Department of Mathematics, Utah State University, Logan, UT 84322.
IEEE Trans Pattern Anal Mach Intell. 1982 Apr;4(4):357-63. doi: 10.1109/tpami.1982.4767266.
The uniform data function is a function which assigns to the output of the fuzzy c-means (Fc-M) or fuzzy isodata algorithm a number which measures the quality or validity of the clustering produced by the algorithm. For the preselected number of cluster c, the Fc-M algorithm produces c vectors in the space in which the data lie, called cluster centers, which represent points about which the data are concentrated. It also produces for each data point c-membership values, numbers between zero and one which measure the similarity of the data points to each of the cluster centers. It is these membership values which indicate how the point is classified. They also indicate how well the point has been classified, in that values close to one indicate that the point is close to a particular center, but uniformly low memberships indicate that the point has not been classified clearly. The uniform data functional (UDF) combines the memberships in such a way as to indicate how well the data have been classified and is computed as follows.
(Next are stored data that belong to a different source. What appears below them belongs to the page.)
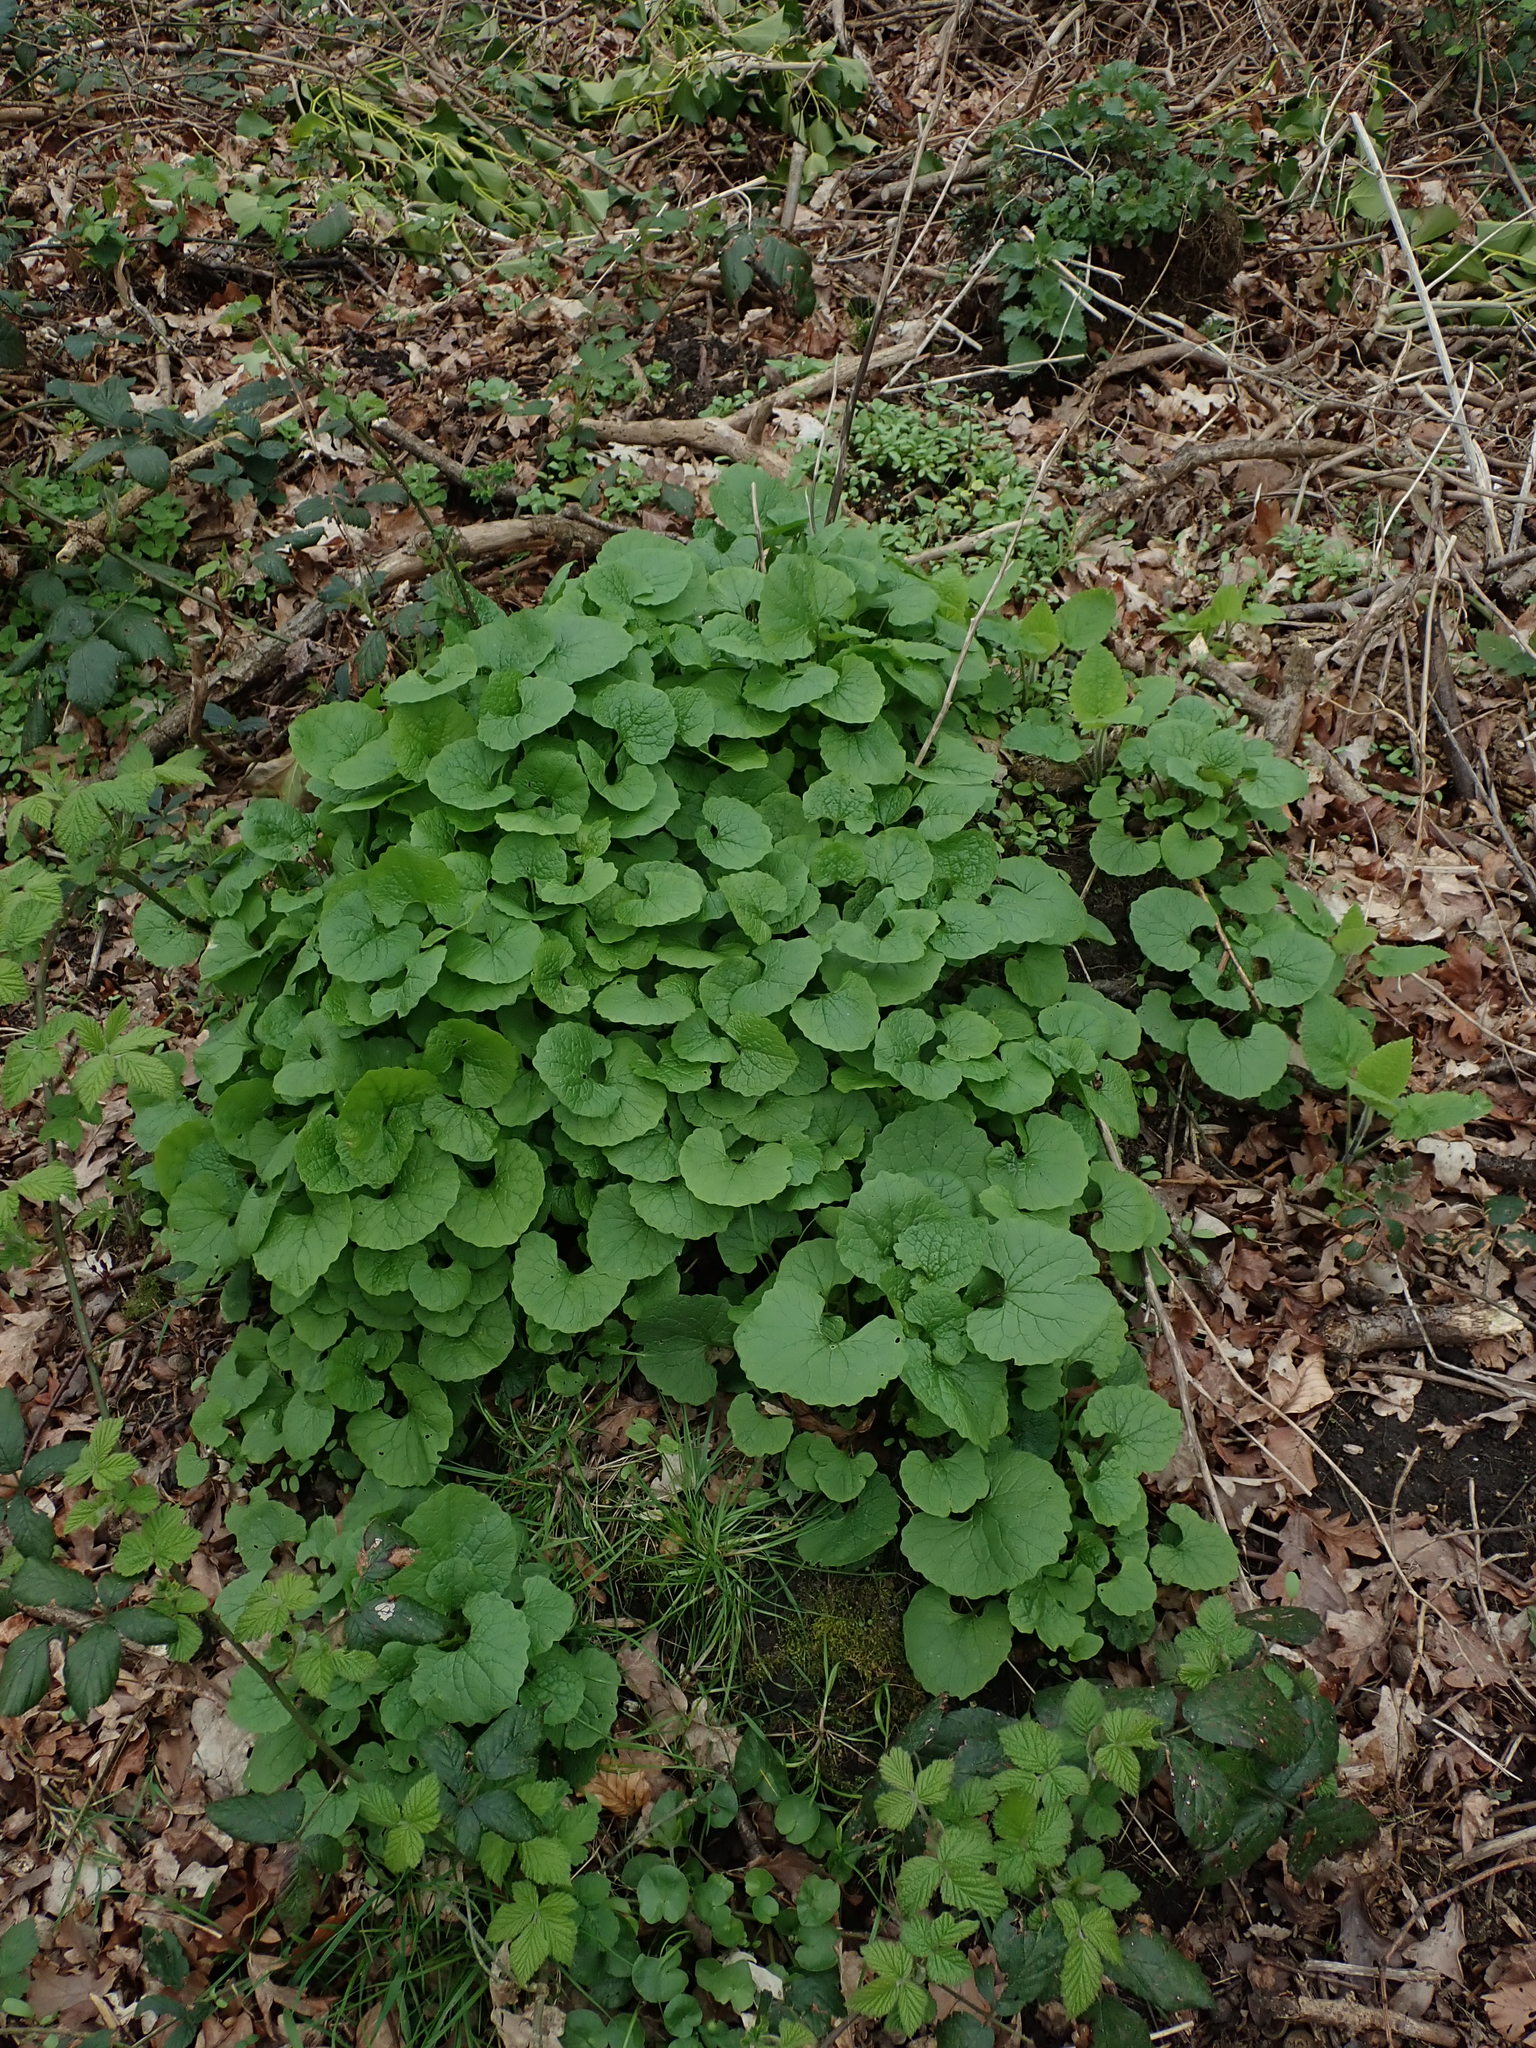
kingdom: Plantae
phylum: Tracheophyta
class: Magnoliopsida
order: Brassicales
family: Brassicaceae
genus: Alliaria
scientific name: Alliaria petiolata
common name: Garlic mustard
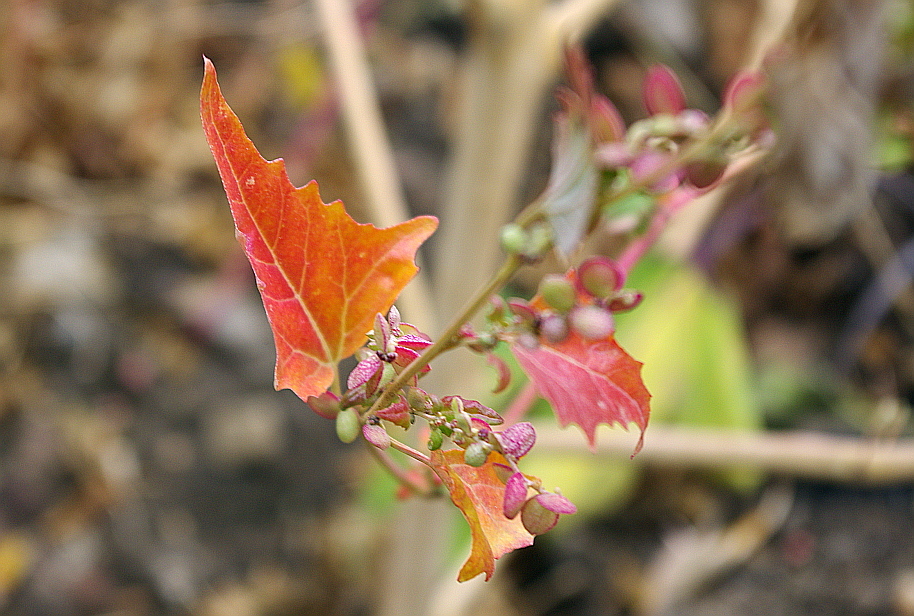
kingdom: Plantae
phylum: Tracheophyta
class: Magnoliopsida
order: Caryophyllales
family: Amaranthaceae
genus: Atriplex
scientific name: Atriplex sagittata
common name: Purple orache
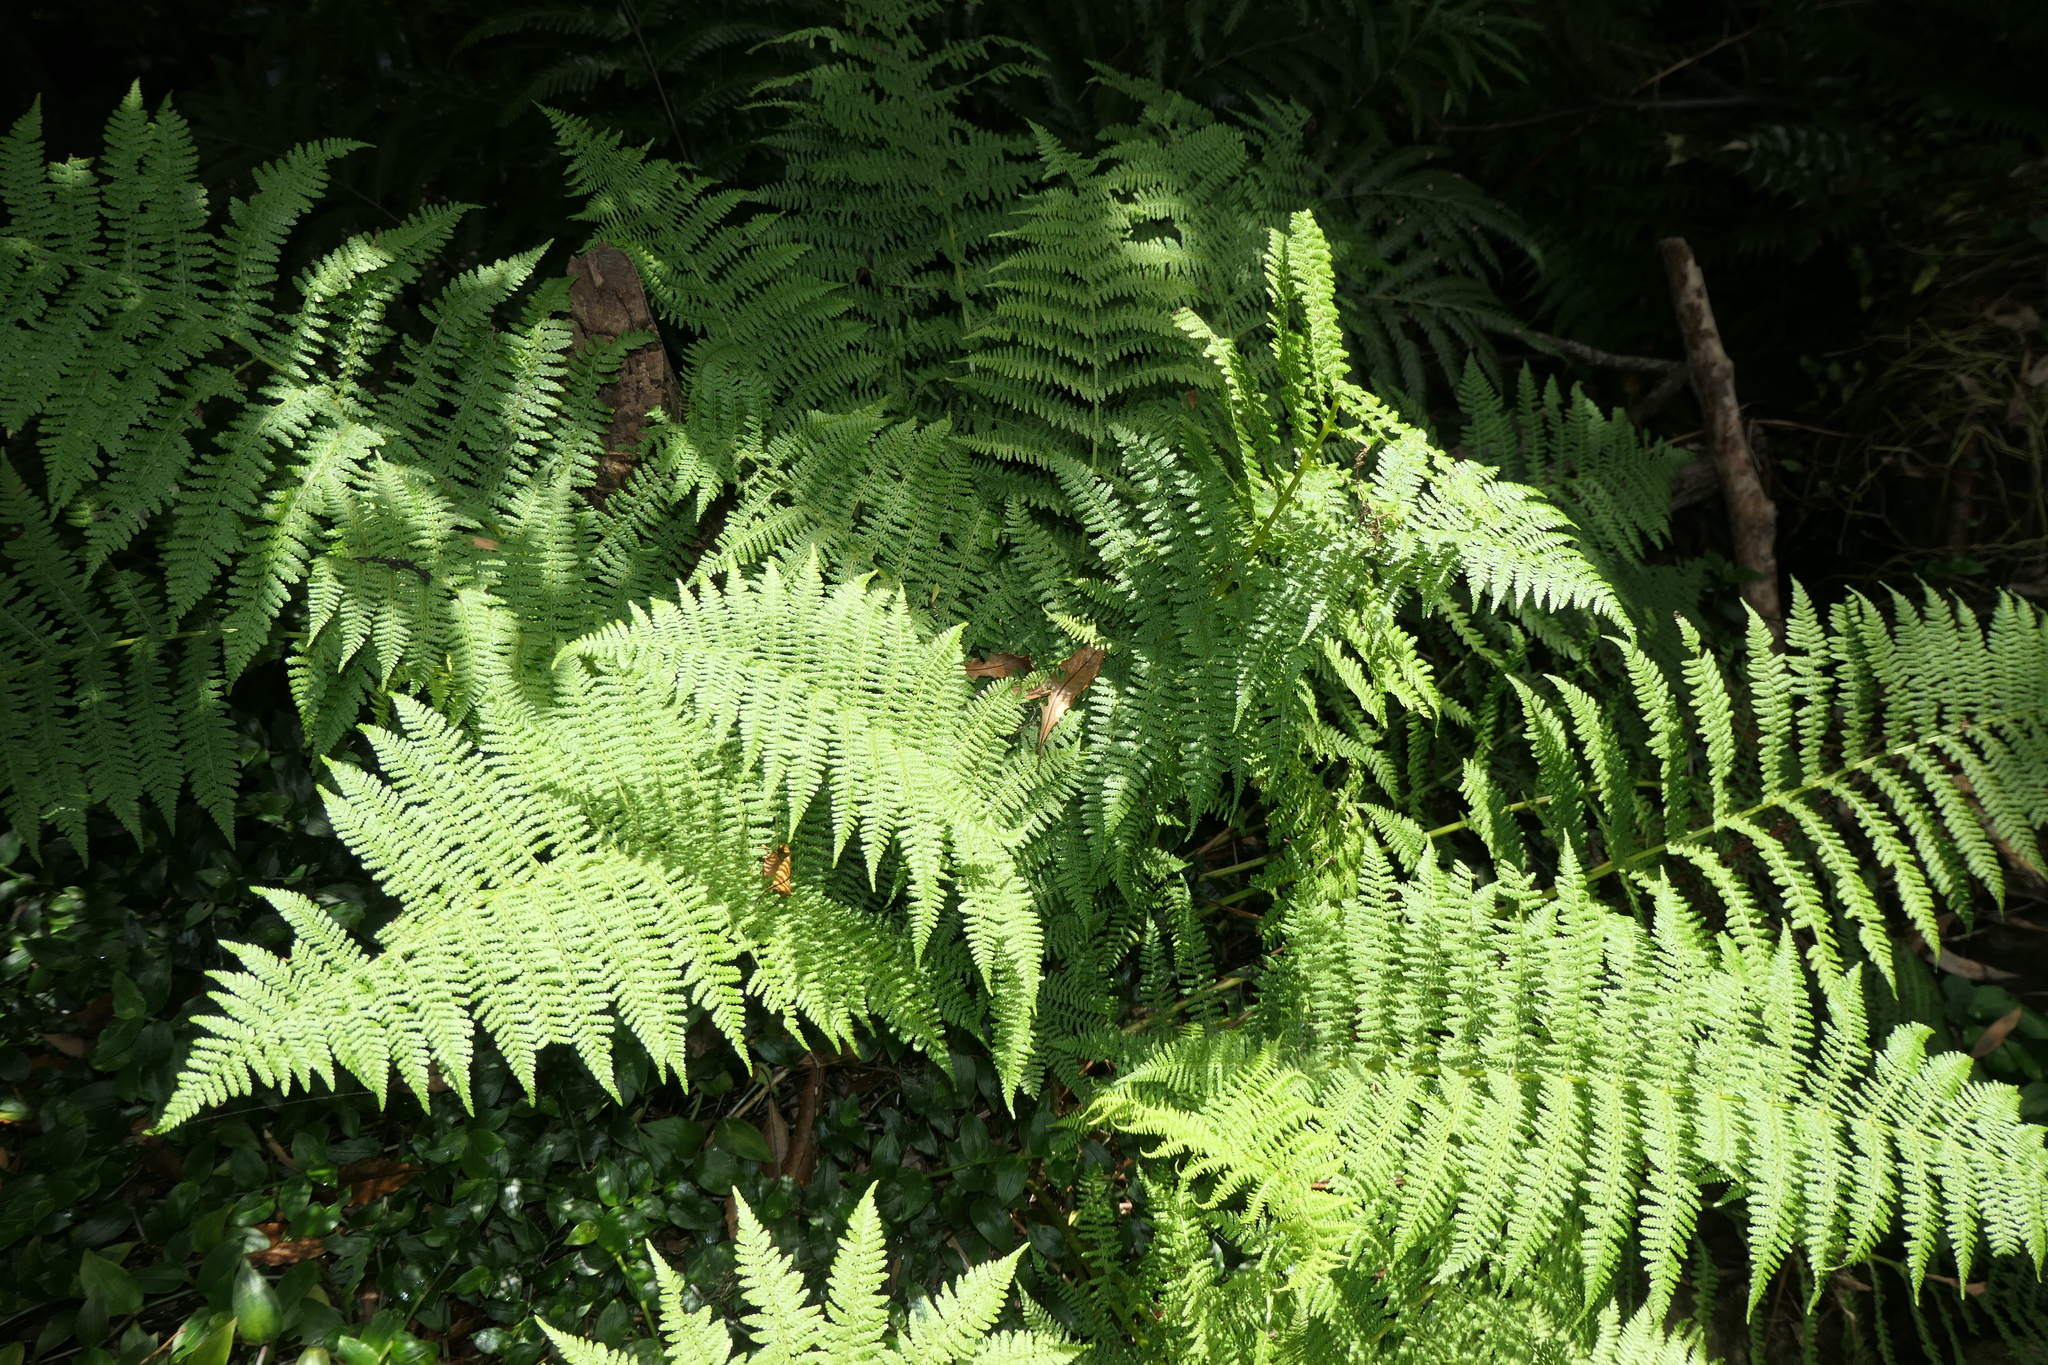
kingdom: Plantae
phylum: Tracheophyta
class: Polypodiopsida
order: Polypodiales
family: Athyriaceae
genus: Athyrium
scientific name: Athyrium filix-femina
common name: Lady fern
For each data point compute the ratio of its smallest membership to its largest and then compute the probability that one could obtain a smaller ratio (indicating better classification) from a clustering of a standard data set in which there is no cluster structure. These probabilities are then averaged over the data set to obtain the values of the UDF.
一致数据函数是一个将模糊 C 均值(Fc-M)或模糊等密度算法的输出分配给一个数字的函数,该数字衡量算法产生的聚类的质量或有效性。对于预先选择的聚类数量 c,Fc-M 算法会在数据所在的空间中生成 c 个向量,称为聚类中心,这些向量代表数据集中的数据点。它还为每个数据点生成 c 个成员值,这些值在 0 到 1 之间,用于衡量数据点与每个聚类中心的相似性。这些成员值表示如何对数据点进行分类。它们还指示数据点的分类效果如何,因为接近 1 的值表示数据点接近特定中心,但均匀低值的成员值表示数据点未被清晰地分类。一致数据函数(UDF)以指示数据分类效果的方式组合成员值,其计算方法如下。对于每个数据点,计算其最小成员值与最大成员值的比值,然后计算从没有聚类结构的标准数据集的聚类中获得更小比值(表示更好的分类)的概率。然后,将这些概率在数据集上平均,以获得 UDF 的值。